The defence also suggested the girl might have used the gas-filled ball to kill herself because of pressure Khaw put her under in connection with her studies.

4. What evidence formed the core of the appeal?

The key piece of evidence was the yoga ball’s stopper, which was at first missing and only found in a drawer used by Khaw a year after the deaths of his wife and daughter.

Khaw told police he had mixed up the plugs for his three yoga balls at home before, and afterwards some would not go back in properly.

There was no eye witness who could testify as to who put the yoga ball in the car and when.

5. Why was the appeal upheld?

Trial judge Mrs Justice Judianna Barnes Wai-ling directed the jury to consider the prosecution’s submission that Khaw, by a process of elimination, was the only one who could have placed the yoga ball in the car, if jurors ruled out his wife or daughter as having done so.

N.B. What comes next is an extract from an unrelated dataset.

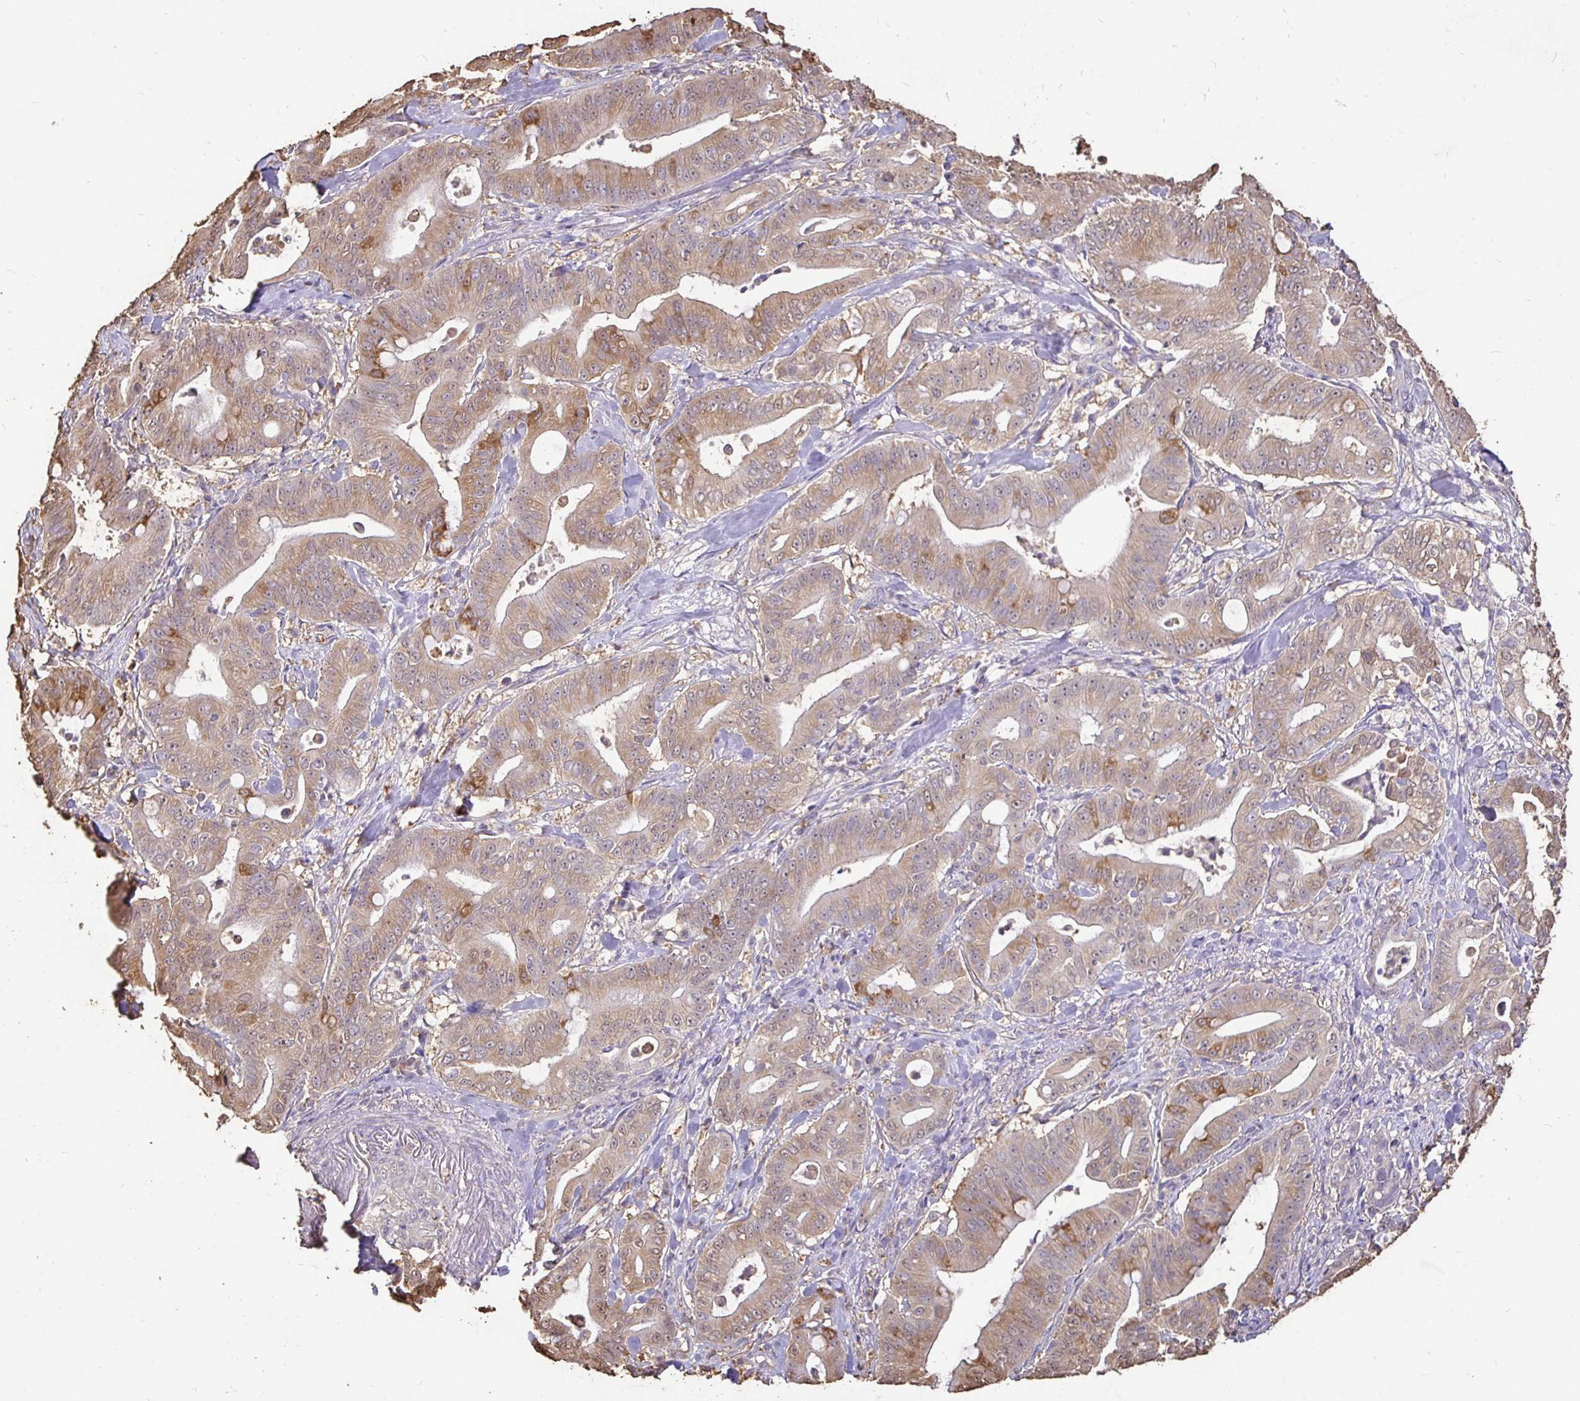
{"staining": {"intensity": "weak", "quantity": "25%-75%", "location": "cytoplasmic/membranous"}, "tissue": "pancreatic cancer", "cell_type": "Tumor cells", "image_type": "cancer", "snomed": [{"axis": "morphology", "description": "Adenocarcinoma, NOS"}, {"axis": "topography", "description": "Pancreas"}], "caption": "Protein expression by immunohistochemistry demonstrates weak cytoplasmic/membranous positivity in about 25%-75% of tumor cells in pancreatic adenocarcinoma.", "gene": "MAPK8IP3", "patient": {"sex": "male", "age": 71}}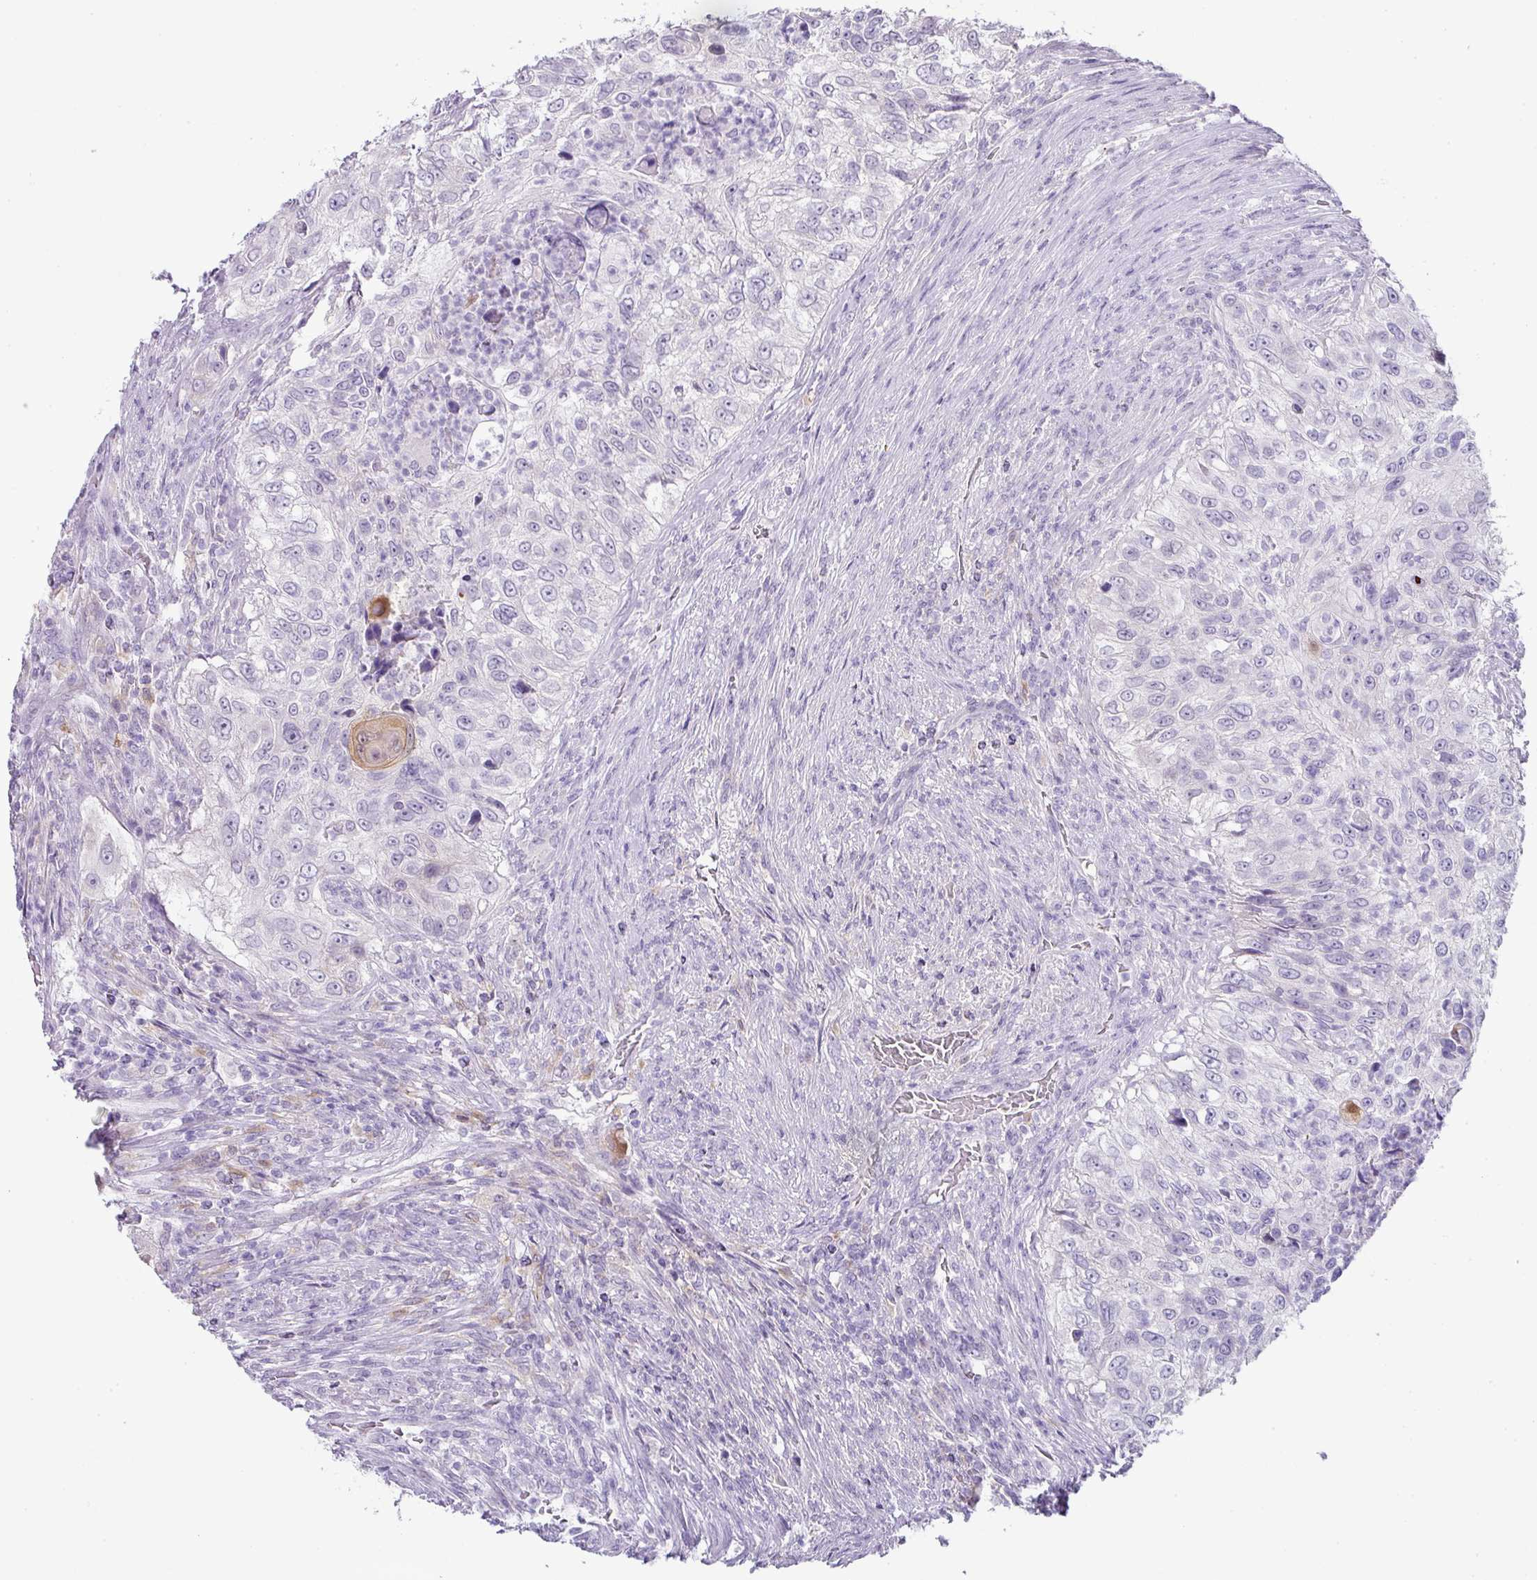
{"staining": {"intensity": "negative", "quantity": "none", "location": "none"}, "tissue": "urothelial cancer", "cell_type": "Tumor cells", "image_type": "cancer", "snomed": [{"axis": "morphology", "description": "Urothelial carcinoma, High grade"}, {"axis": "topography", "description": "Urinary bladder"}], "caption": "Immunohistochemistry (IHC) micrograph of urothelial cancer stained for a protein (brown), which displays no positivity in tumor cells. The staining is performed using DAB brown chromogen with nuclei counter-stained in using hematoxylin.", "gene": "FGF17", "patient": {"sex": "female", "age": 60}}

Hong Kong court gives man convicted of yoga ball murders a chance to clear name

A nine-member High Court jury unanimously convicted Khaw of two counts of murder in 2018.

He lodged an appeal against his conviction and sentence in 2022 with the Court of Appeal, but a three-judge panel dismissed the application on the grounds that he had been given “a thoroughly fair trial” with “cogent and compelling evidence” to justify the jury’s verdict.

But three Court of Final Appeal justices allowed Khaw to bring the case forward based on a “grave and substantial injustice” in June this year.

Mr Justice Roberto Ribeiro, serving as a permanent Court of Final Appeal judge, said the bench was concerned about how Barnes had handled decisive evidence – the yoga ball’s stopper – in her directions to the jury.

The Court of Final Appeal ruled that Barnes’ directions had effectively allowed jurors to ignore the possibility that the stopper was misplaced or removed from the car by mistake before the police search.

It added there was a risk that a false inference could have been made about the discovery of the stopper later retrieved from Khaw’s drawer a year after the deaths of his wife and daughter.

The final appeal court ruled the evidence should be assessed by “a fresh jury” which might have arrived at a different conclusion if the misdirection had not been given.

Malaysian professor appeals against conviction for yoga ball murders

6. What happens next?

Khaw has been behind bars in Stanley Prison since his conviction in September 2018.

Although his conviction was quashed on Tuesday, he is still to face two charges of murder and can only apply for bail before a High Court judge.

Barrister Jackson Poon Chin-ping said that setting a trial date at the Court of First Instance before the criminal listing judge would take at least nine months.

He added the prosecution and defence would start to get in touch with potential witnesses after the date was fixed.

Poon said that if Khaw was cleared of the charges after the retrial, he had the option to seek compensation from the Department of Justice, but that the authorities would examine the application either under statutory provisions or through an “exceptional cases” process.